**What needs to be done**
Take from the records below each line that holds "Tomasza".

(Data Opens)

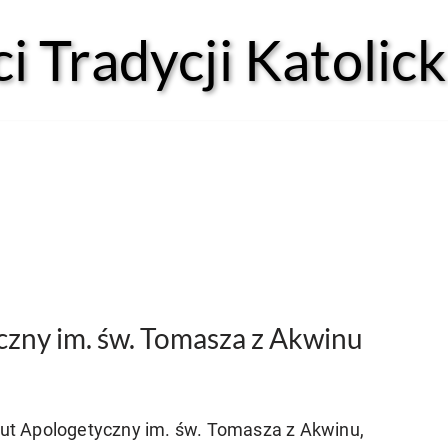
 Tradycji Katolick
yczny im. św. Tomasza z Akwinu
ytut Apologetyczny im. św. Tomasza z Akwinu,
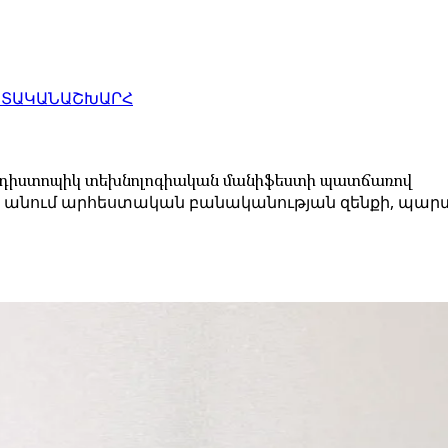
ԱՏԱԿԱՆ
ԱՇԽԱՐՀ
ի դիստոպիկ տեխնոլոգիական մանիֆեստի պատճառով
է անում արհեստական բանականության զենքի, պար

(Data Closes)
(Data Opens)

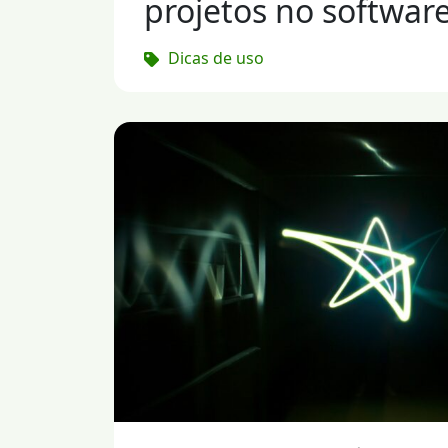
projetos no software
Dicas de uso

(Data Closes)
(Data Opens)

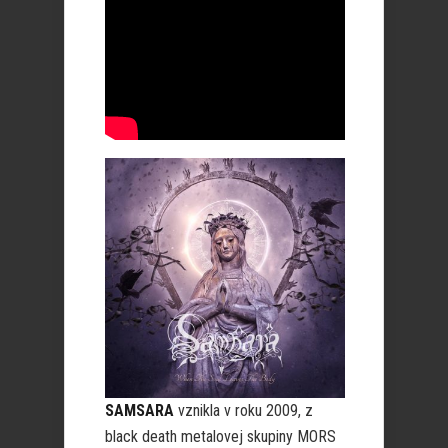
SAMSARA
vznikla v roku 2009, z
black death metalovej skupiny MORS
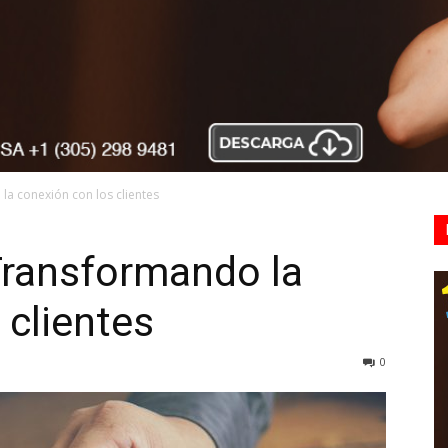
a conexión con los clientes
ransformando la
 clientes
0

(Data Closes)

**Task answer**
yczny im. św. Tomasza z Akwinu
ytut Apologetyczny im. św. Tomasza z Akwinu,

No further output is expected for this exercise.